[Stored data entries]

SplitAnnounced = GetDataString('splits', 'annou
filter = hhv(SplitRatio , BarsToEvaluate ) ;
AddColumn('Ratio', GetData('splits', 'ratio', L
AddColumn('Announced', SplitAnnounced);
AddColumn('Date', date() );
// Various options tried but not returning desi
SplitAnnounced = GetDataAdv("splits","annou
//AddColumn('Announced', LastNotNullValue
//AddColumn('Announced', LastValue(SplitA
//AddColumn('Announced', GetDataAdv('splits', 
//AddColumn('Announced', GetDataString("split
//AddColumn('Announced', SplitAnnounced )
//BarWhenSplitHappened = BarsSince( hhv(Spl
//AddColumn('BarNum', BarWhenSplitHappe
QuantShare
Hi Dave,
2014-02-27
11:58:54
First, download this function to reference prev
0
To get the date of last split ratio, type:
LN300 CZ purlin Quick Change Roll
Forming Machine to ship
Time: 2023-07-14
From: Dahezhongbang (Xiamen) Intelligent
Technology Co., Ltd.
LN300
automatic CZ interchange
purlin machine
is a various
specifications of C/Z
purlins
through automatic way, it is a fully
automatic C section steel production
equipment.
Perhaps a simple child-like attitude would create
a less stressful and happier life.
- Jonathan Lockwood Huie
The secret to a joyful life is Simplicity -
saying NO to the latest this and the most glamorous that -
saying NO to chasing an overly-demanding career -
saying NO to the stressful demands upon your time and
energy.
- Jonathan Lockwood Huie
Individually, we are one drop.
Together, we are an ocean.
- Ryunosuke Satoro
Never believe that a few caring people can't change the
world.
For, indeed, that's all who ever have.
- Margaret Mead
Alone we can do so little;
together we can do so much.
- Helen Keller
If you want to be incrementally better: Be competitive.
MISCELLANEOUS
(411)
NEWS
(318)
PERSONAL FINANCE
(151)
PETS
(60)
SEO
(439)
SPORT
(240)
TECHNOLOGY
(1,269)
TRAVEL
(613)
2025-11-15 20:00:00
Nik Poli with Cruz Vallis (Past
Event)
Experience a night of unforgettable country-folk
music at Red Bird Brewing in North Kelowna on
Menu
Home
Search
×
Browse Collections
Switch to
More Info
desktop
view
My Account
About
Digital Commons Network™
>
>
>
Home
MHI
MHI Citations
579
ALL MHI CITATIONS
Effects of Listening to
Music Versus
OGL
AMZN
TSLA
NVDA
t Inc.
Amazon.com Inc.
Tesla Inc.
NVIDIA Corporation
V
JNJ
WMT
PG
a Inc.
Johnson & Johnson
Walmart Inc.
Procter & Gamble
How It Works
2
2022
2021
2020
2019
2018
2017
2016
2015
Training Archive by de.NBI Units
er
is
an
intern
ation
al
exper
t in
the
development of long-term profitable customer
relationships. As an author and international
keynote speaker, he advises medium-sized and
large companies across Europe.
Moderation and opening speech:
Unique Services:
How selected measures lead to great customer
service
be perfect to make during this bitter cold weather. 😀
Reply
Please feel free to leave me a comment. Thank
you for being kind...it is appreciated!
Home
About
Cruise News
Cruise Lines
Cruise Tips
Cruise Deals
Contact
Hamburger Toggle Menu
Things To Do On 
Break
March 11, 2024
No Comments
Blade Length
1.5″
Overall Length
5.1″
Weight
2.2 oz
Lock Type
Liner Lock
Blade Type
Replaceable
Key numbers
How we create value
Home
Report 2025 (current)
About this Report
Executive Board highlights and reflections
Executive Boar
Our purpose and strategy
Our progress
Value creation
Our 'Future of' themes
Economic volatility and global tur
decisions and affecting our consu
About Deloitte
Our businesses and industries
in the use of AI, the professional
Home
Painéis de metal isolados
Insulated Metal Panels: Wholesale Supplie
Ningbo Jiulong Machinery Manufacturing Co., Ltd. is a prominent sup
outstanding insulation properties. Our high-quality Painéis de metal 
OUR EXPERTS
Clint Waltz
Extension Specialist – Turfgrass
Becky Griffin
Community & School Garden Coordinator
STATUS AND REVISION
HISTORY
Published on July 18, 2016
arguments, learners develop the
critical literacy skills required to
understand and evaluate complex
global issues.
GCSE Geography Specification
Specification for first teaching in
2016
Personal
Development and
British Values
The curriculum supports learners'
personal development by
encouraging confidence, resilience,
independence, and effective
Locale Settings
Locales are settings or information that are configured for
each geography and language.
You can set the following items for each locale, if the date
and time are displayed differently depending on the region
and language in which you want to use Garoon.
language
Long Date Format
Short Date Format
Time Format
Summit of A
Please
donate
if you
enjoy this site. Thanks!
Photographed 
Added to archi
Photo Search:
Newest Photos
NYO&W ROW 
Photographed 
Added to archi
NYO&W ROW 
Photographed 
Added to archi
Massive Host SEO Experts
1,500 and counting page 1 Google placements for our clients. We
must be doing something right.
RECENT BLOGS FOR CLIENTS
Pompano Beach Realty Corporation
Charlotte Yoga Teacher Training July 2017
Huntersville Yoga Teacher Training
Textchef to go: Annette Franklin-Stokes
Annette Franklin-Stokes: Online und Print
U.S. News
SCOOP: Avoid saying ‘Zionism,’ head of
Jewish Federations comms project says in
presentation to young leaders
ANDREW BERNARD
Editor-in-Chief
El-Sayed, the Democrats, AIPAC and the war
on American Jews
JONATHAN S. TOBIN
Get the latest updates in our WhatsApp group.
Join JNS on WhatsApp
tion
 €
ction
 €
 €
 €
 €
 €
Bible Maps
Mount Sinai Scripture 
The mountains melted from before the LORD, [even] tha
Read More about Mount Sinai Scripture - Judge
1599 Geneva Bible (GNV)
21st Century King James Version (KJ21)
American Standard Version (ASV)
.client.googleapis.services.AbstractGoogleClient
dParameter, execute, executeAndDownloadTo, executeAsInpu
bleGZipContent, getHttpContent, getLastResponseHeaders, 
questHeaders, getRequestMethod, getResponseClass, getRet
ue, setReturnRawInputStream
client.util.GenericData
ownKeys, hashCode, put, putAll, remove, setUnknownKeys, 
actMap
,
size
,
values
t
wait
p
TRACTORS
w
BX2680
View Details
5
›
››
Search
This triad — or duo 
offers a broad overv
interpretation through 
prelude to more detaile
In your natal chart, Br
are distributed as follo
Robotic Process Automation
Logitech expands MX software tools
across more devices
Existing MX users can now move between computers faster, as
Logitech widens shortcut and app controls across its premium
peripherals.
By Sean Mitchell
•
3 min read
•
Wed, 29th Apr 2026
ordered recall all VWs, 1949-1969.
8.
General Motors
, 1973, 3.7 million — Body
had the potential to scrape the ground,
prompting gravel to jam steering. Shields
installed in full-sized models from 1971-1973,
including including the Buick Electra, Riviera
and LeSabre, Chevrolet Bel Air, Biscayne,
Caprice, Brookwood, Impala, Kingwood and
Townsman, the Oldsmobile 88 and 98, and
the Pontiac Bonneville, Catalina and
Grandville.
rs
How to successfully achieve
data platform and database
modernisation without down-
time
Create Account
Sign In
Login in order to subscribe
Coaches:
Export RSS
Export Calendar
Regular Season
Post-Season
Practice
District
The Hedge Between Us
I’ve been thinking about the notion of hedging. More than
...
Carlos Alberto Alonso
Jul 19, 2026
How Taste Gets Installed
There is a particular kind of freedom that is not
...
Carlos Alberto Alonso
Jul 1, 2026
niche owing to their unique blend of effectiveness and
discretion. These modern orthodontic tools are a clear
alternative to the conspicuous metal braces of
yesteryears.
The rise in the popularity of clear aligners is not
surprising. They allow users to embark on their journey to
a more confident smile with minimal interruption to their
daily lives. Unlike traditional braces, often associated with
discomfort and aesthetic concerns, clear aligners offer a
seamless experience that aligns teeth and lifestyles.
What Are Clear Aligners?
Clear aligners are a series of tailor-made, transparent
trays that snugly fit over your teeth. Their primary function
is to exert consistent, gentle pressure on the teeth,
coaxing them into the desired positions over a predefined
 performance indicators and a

● **WHAT YOU HAVE TO DO**:
Retype the data character for character, beginning with its first line and continuing through the line that contains "- Ryunosuke Satoro", including both of those lines.

● **ANSWER TO THE PROBLEM**:
SplitAnnounced = GetDataString('splits', 'annou
filter = hhv(SplitRatio , BarsToEvaluate ) ;
AddColumn('Ratio', GetData('splits', 'ratio', L
AddColumn('Announced', SplitAnnounced);
AddColumn('Date', date() );
// Various options tried but not returning desi
SplitAnnounced = GetDataAdv("splits","annou
//AddColumn('Announced', LastNotNullValue
//AddColumn('Announced', LastValue(SplitA
//AddColumn('Announced', GetDataAdv('splits', 
//AddColumn('Announced', GetDataString("split
//AddColumn('Announced', SplitAnnounced )
//BarWhenSplitHappened = BarsSince( hhv(Spl
//AddColumn('BarNum', BarWhenSplitHappe
QuantShare
Hi Dave,
2014-02-27
11:58:54
First, download this function to reference prev
0
To get the date of last split ratio, type:
LN300 CZ purlin Quick Change Roll
Forming Machine to ship
Time: 2023-07-14
From: Dahezhongbang (Xiamen) Intelligent
Technology Co., Ltd.
LN300
automatic CZ interchange
purlin machine
is a various
specifications of C/Z
purlins
through automatic way, it is a fully
automatic C section steel production
equipment.
Perhaps a simple child-like attitude would create
a less stressful and happier life.
- Jonathan Lockwood Huie
The secret to a joyful life is Simplicity -
saying NO to the latest this and the most glamorous that -
saying NO to chasing an overly-demanding career -
saying NO to the stressful demands upon your time and
energy.
- Jonathan Lockwood Huie
Individually, we are one drop.
Together, we are an ocean.
- Ryunosuke Satoro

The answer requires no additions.